PROMPT: Copy verbatim the part of the records that opens with the line containing "kingdom: Animalia" and closes with the line containing "scientific name: Apis mellifera". Include both of those lines.

(Data records)
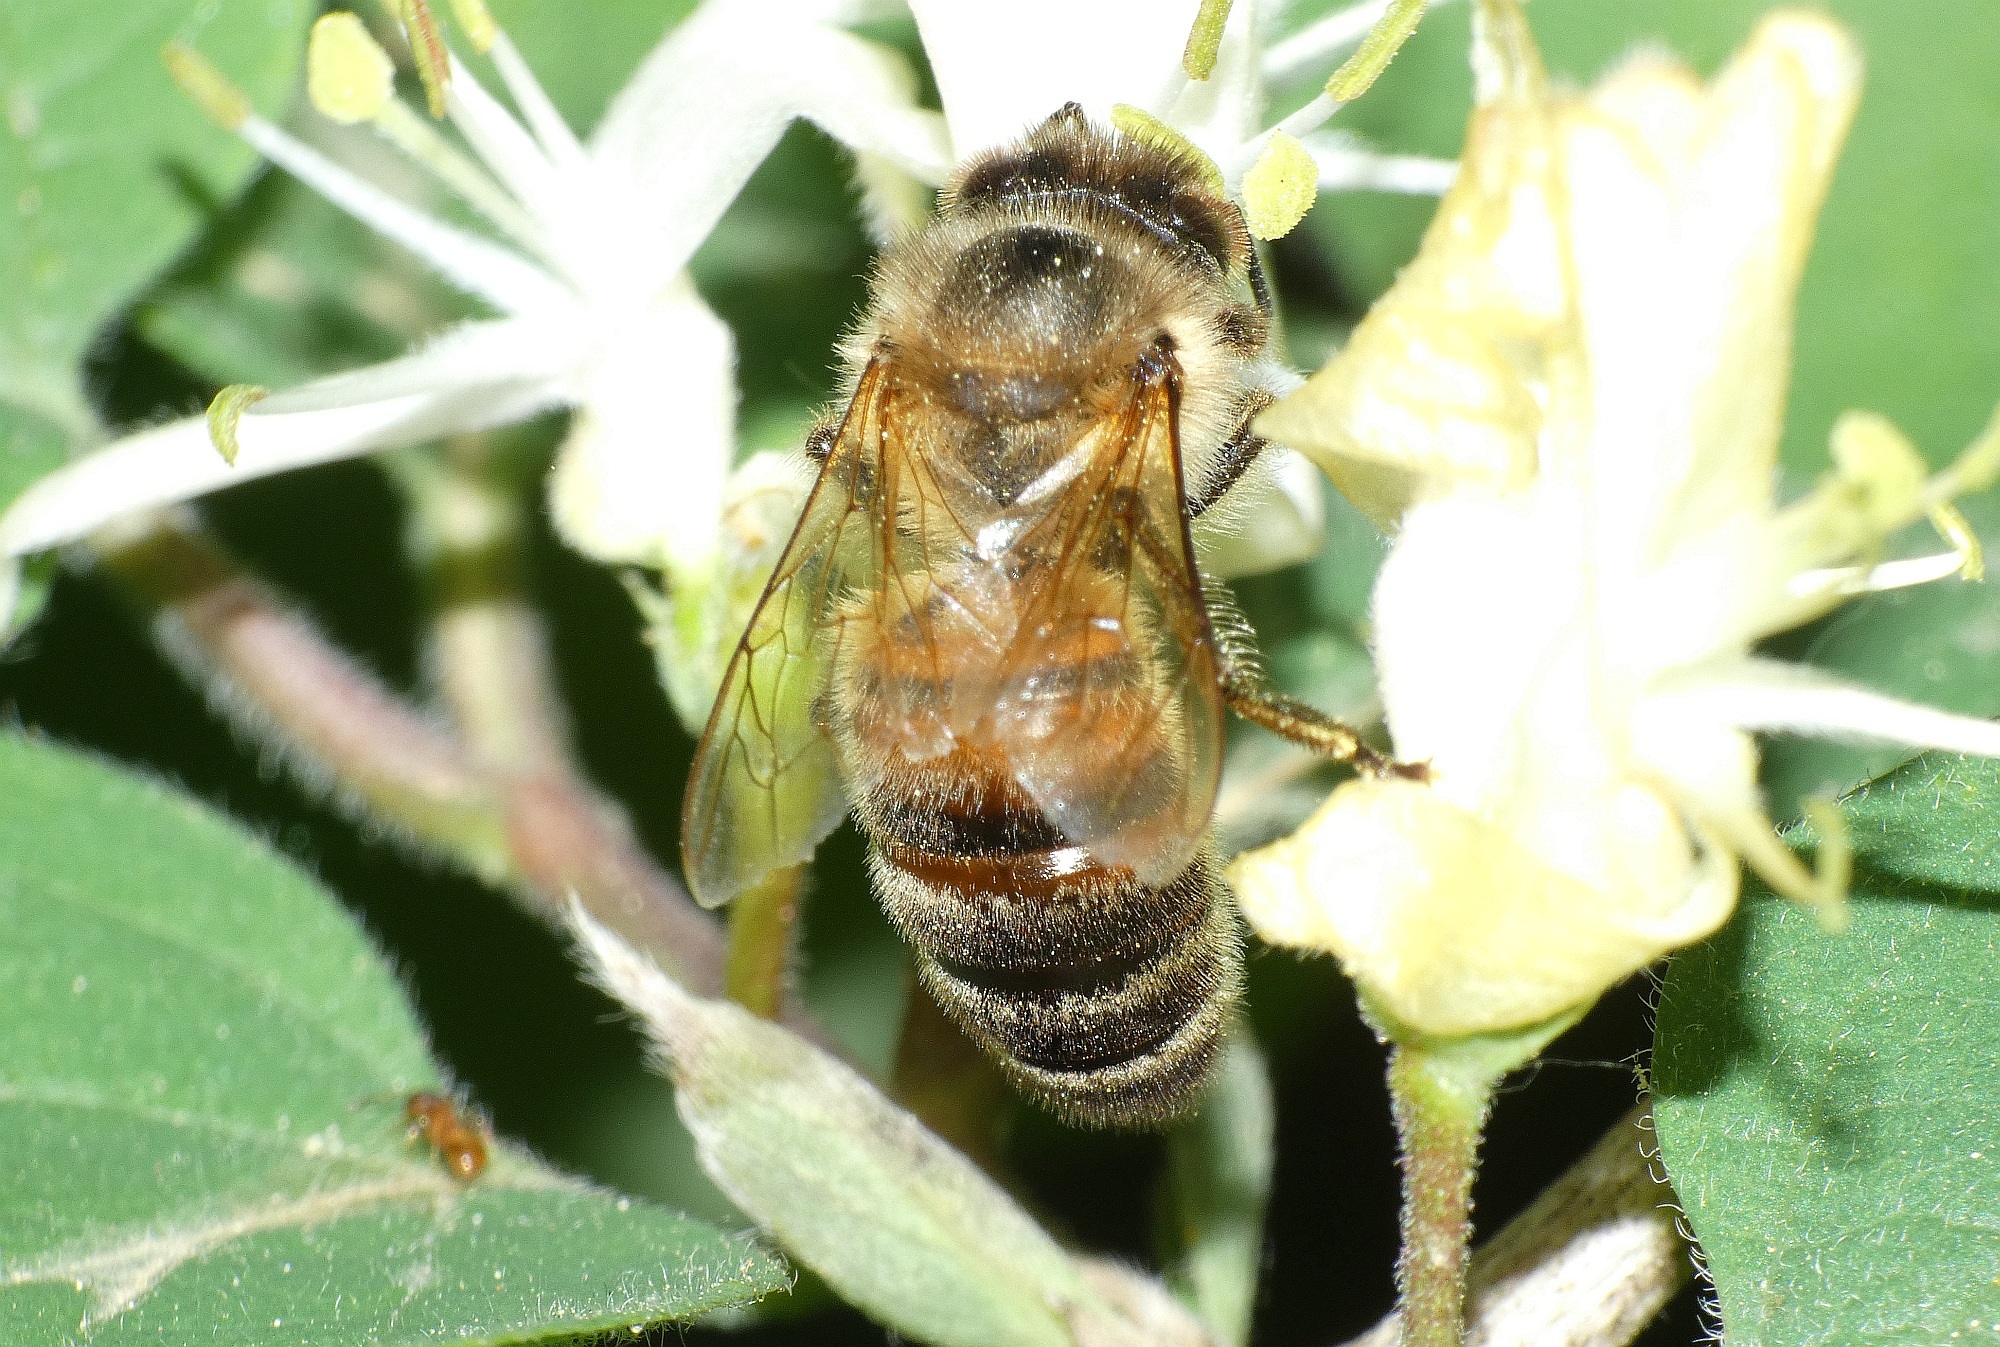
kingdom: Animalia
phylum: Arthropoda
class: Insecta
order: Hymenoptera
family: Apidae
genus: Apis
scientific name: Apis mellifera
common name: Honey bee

...

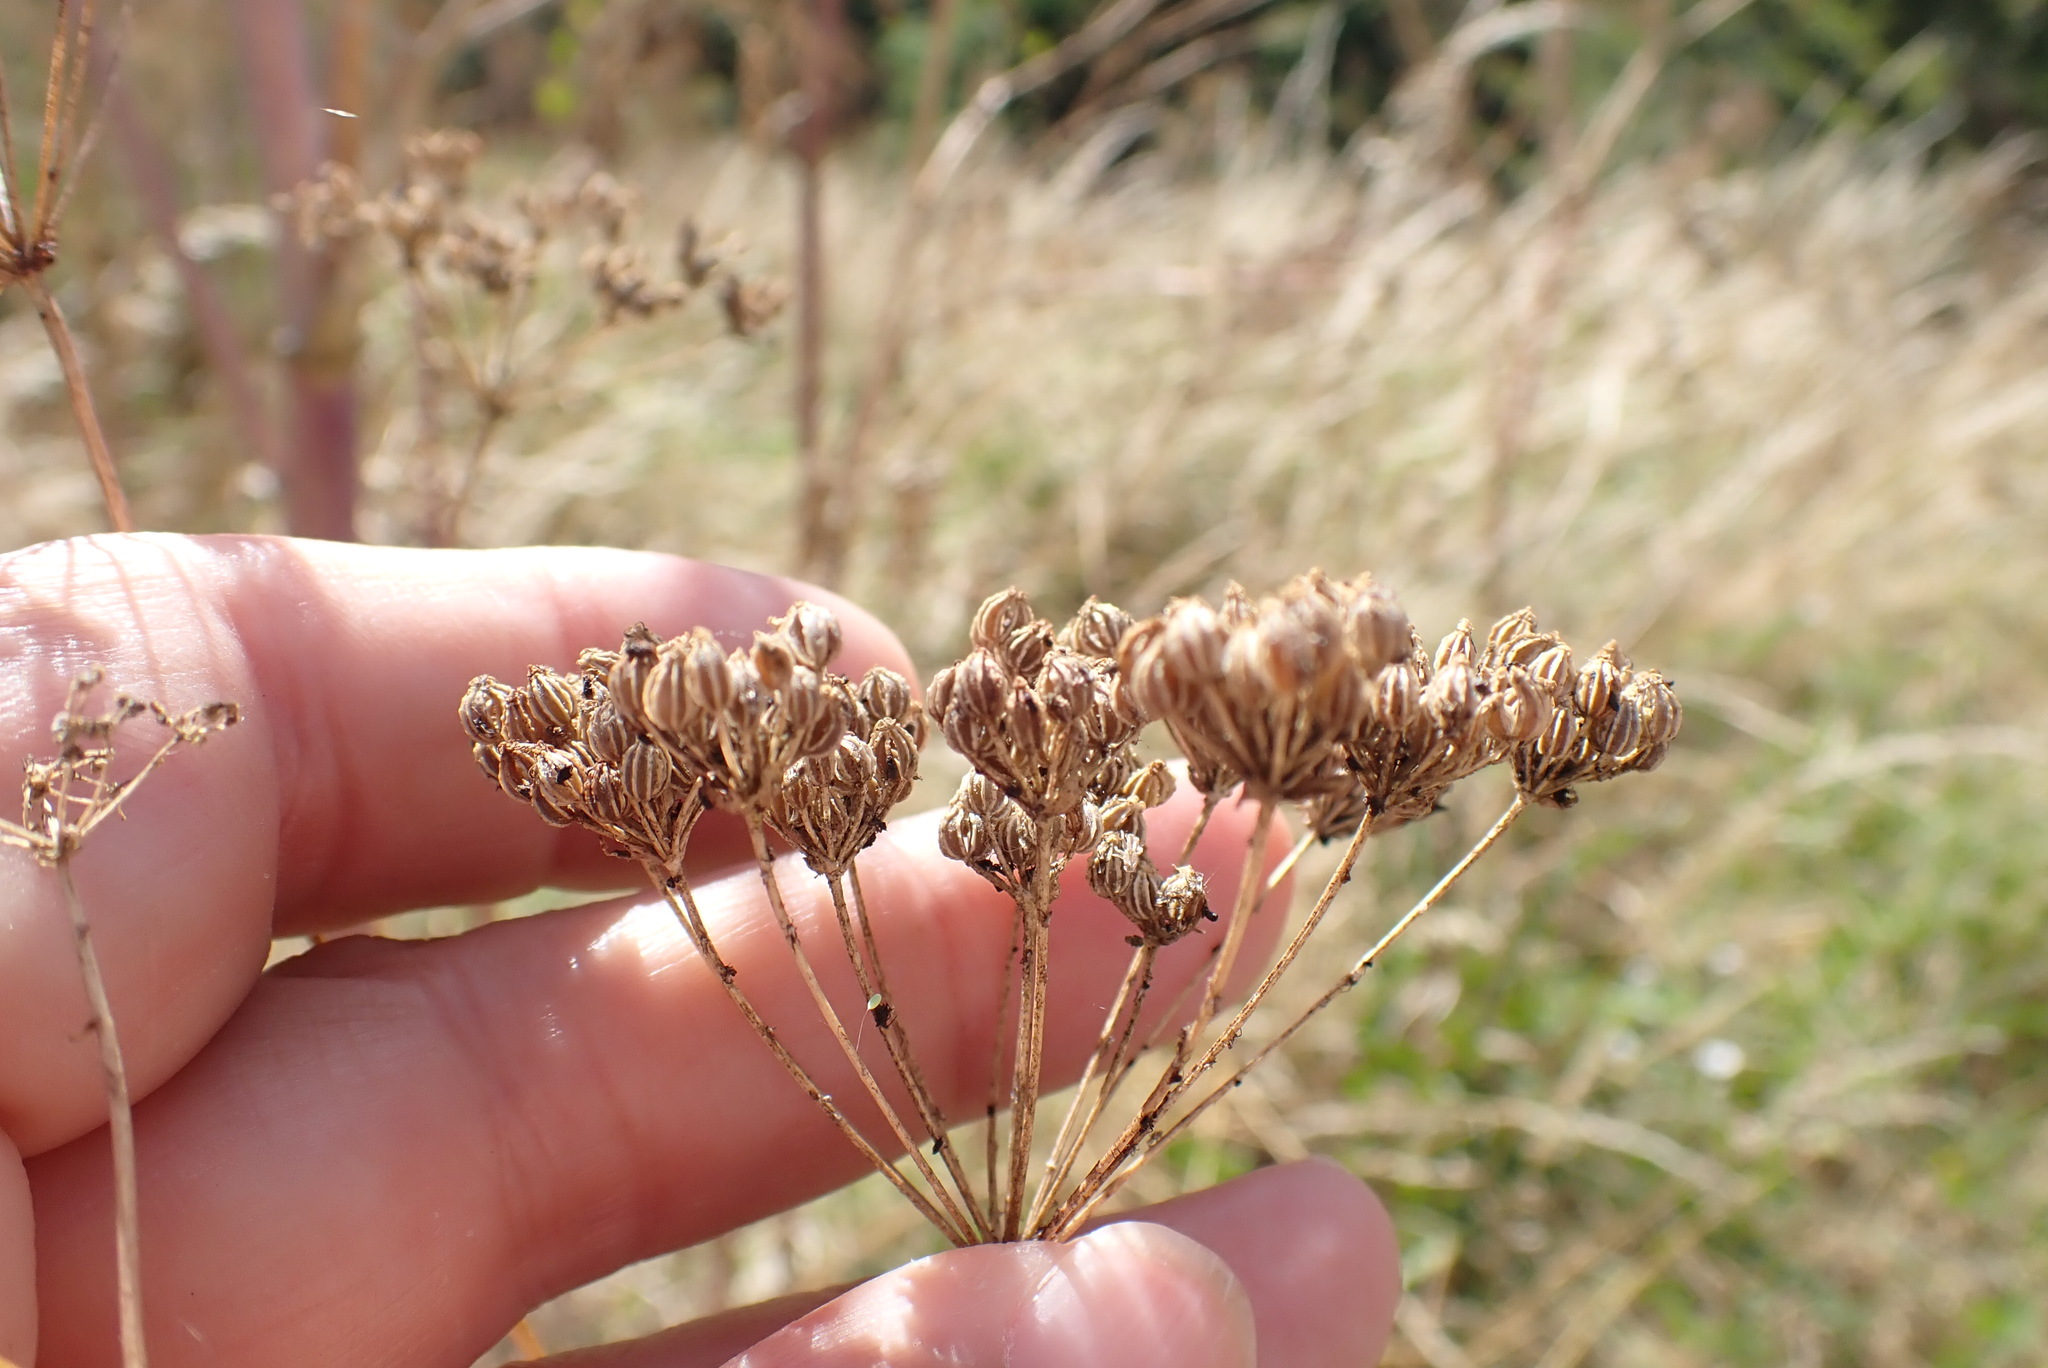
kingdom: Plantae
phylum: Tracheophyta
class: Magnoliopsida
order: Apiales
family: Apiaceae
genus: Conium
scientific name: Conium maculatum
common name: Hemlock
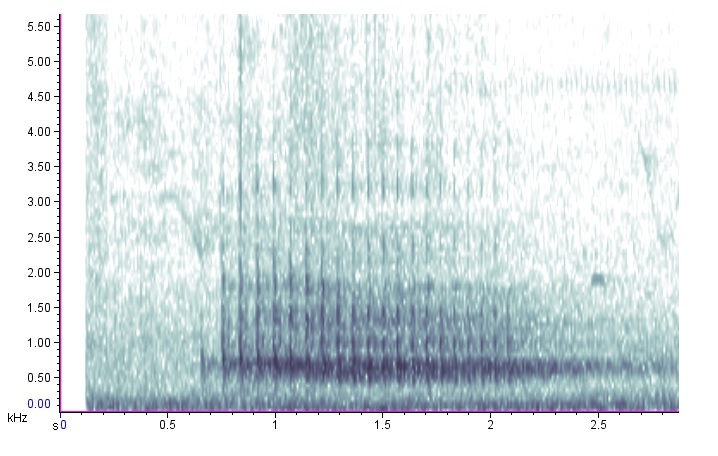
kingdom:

RESULT BELOW:
kingdom: Animalia
phylum: Arthropoda
class: Insecta
order: Hymenoptera
family: Apidae
genus: Apis
scientific name: Apis mellifera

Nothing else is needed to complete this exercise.